# Gaming Maus - ähnlich wie Microsoft Sidewinder



## CHAOSChewie (29. Oktober 2015)

*Gaming Maus - ähnlich wie Microsoft Sidewinder*

Hallo Leute,

ich möchte mir demnächst eine neue Gaming Maus zulegen. Momentan habe ich die R.A.T. 7 von MadCatz und bin eigentlich ganz zufrieden. Die Maus ist allerdings in die Jahre gekommen und es stört mich dass die Seitentasten horizontal angebracht sind. Vor der R.A.T.7 hatte ich eine Microsoft Sidewinder und war sehr zufrieden. Vor allem haben mich die vertikalen Seitentasten begeistert. Leider gibt es die Sidewinder nur noch gebraucht zu horrenden Preisen zu kaufen... Kennt ihr eine Maus mit vertikalen Seitentasten? 
Ich möchte hier gleich dazu sagen, dass ich nicht von MMO Mäusen mit 12 Tasten an der Seite spreche.

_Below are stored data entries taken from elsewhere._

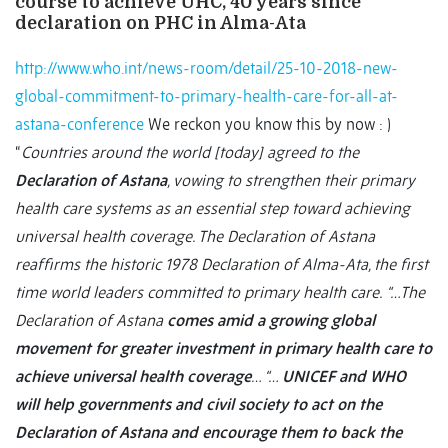
course to achieve UHC, 40 years since
declaration on PHC in Alma-Ata
http://www.who.int/news-room/detail/25-10-2018-new-
global-commitment-to-primary-health-care-for-all-at-
astana-conference
We reckon you know this by now : )
“
Countries around the world [today] agreed to the
Declaration of Astana
, vowing to strengthen their primary
health care systems as an essential step toward achieving
universal health coverage. The Declaration of Astana
reaffirms the historic 1978 Declaration of Alma-Ata, the first
time world leaders committed to primary health care.
“…The
Declaration of Astana
comes amid a growing global
movement for greater investment in primary health care to
achieve universal health coverage
…
“…
UNICEF and WHO
will help governments and civil society to act on the
Declaration of Astana and encourage them to back the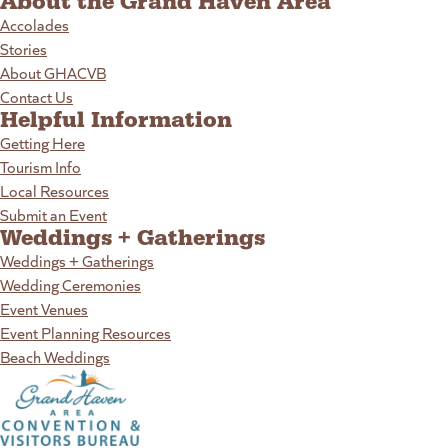
About the Grand Haven Area
Accolades
Stories
About GHACVB
Contact Us
Helpful Information
Getting Here
Tourism Info
Local Resources
Submit an Event
Weddings + Gatherings
Weddings + Gatherings
Wedding Ceremonies
Event Venues
Event Planning Resources
Beach Weddings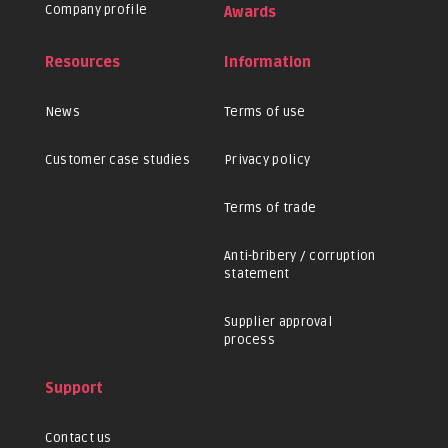
Company profile
Awards
Resources
Information
News
Terms of use
Customer case studies
Privacy policy
Terms of trade
Anti-bribery / corruption
statement
Supplier approval
process
Support
Contact us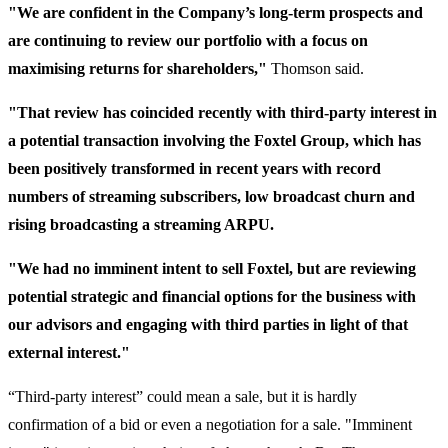
"We are confident in the Company’s long-term prospects and
are continuing to review our portfolio with a focus on
maximising returns for shareholders,"
Thomson said.
"That review has coincided recently with third-party interest in
a potential transaction involving the Foxtel Group, which has
been positively transformed in recent years with record
numbers of streaming subscribers, low broadcast churn and
rising broadcasting a streaming ARPU.
"We had no imminent intent to sell Foxtel, but are reviewing
potential strategic and financial options for the business with
our advisors and engaging with third parties in light of that
external interest."
“Third-party interest” could mean a sale, but it is hardly
confirmation of a bid or even a negotiation for a sale. "Imminent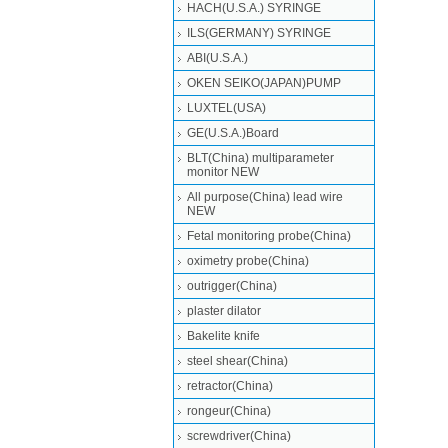
HACH(U.S.A.) SYRINGE
ILS(GERMANY) SYRINGE
ABI(U.S.A.)
OKEN SEIKO(JAPAN)PUMP
LUXTEL(USA)
GE(U.S.A.)Board
BLT(China) multiparameter
monitor NEW
All purpose(China) lead wire
NEW
Fetal monitoring probe(China)
oximetry probe(China)
outrigger(China)
plaster dilator
Bakelite knife
steel shear(China)
retractor(China)
rongeur(China)
screwdriver(China)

Das sind mir eindeutig zu viele Tasten.

Beste Grüße,
CHAOSChewie


----------



## Vordack (29. Oktober 2015)

Moin, wenn Du mit Seitentasten die Tasten für den Daumen meinst würde ich Dir diese empfehlen: 

Sharkoon Fireglider: Neue Gaming-Maus im Hands-on-Test


----------



## CHAOSChewie (29. Oktober 2015)

Ja ich meine mit den Seitentasten die Tasten für den Daumen. Die Fireglider und die Dark Glider habe ich mir auch schon angeschaut allerdings liegen bei beiden die Seitentasten nicht wirklich vertikal übereinander.


----------



## Vordack (29. Oktober 2015)

Achso Du meinst daß die Seitentasten VERTIKAL übereinander liegen... ich hatte früher auch die SW, kann mich daran aber nicht erinnern. Nein, bei der Fireglider sind die nebeneinander.

Naja, viel Glück


----------



## Herbboy (29. Oktober 2015)

Das ist schwierig, denn dass die Daumentasten "voreinander" platziert sind hat sich halt etabliert. Ich kenne das Problem selber, da ich keine großen Hände habe und die Hand auch immer sehr weit hinten auf der Maus hab - an die vordere der beiden Daumentasten bei den typischen Mäusen komme ich daher gar nicht ran, ohne umzugreifen. Die Taste ist für mich daher nutzlos. 

Hier Drückend überlegen: Tipps zu Mäusen und Marktübersicht  gab es am Wochendende ein Maus-Special, da kannst du zumindest schon Mal schauen, was es für Mäuse in Deinem Budgetbereich gibt, und dann vlt auf Basis der sonstigen Dinge wie Laser vs optisch und Anzahl Tasten dann die Mäuse unter die Lupe nehmen. Eine "MMO"-Maus wäre ja sicherlich etwas übertrieben, nur um Dein Problem zu lösen - also so eine zB http://www.amazon.de/Mad-Catz-M-M-O-TE-Gaming-Maus/dp/B00MHTF1MO  da hast du halt viele Tasten an der Seite, auch untereinander.


Eine Möglichkeit wäre zum Beispiel die Logitech G502, wenn sie Dir nicht zu teuer ist Logitech G502 Proteus Core Tunable Gaming Maus: Amazon.de: Computer & Zubehör   da hast du zwar auch "horizontal" platzierte Daumentasten, aber du hast oben und unten je zwei, so dass du (siehe zweites Bild) am Ende die Tasten G7 und G5 doch quasi "übereinander" liegen. G7 liegt zwar ein BISSCHEN weiter vorne, aber vlt geht das ja noch.

Oder vielleicht - wenn Dein Problem wie bei mir gelagert ist - wäre eine Maus okay, bei der die Daumentasten nicht so weit vorne liegen. Da könnte man dann den "hinteren" Button mit leicht angewinkeltem und den vorderen mit leicht ausgestrecktem Daumen problemlos bedienen.

Allgemein wäre es natürlich anzuraten, dass du mal in einen Saturn, MediaMarkt oder so gehst und Mäuse probegreifst. Grad die Logitech sollte dort auch verfügbar sein. Denn auch wenn es auf einem Bild zu passen scheint, kann es sein, dass es am Ende "ungemütlich" für DEINE Hand ist und du mit der Maus nicht glücklich wirst.


----------



## CHAOSChewie (29. Oktober 2015)

Ich habe eher das Problem, dass mein Daumen eher zu weit vorne liegt und ich somit nur die vordere Taste ohne Probleme bedienen kann. Die übliche Anordnung finde ich von der Bewegung für den Daumen sehr umständlich, aber das scheint eine seltenes persönliches Problem zu sein.

Vielen Dank für die Vorschläge von dir Herbboy. Die Logitech G502 sieht sehr interessant aus. Ich werde mir die Dark Glider und die Logitech G502 auf jeden Fall mal im Laden anschauen  und danach entscheiden. Eine MMO Maus scheint mir wirklich zu übertrieben zu sein für das Problem


----------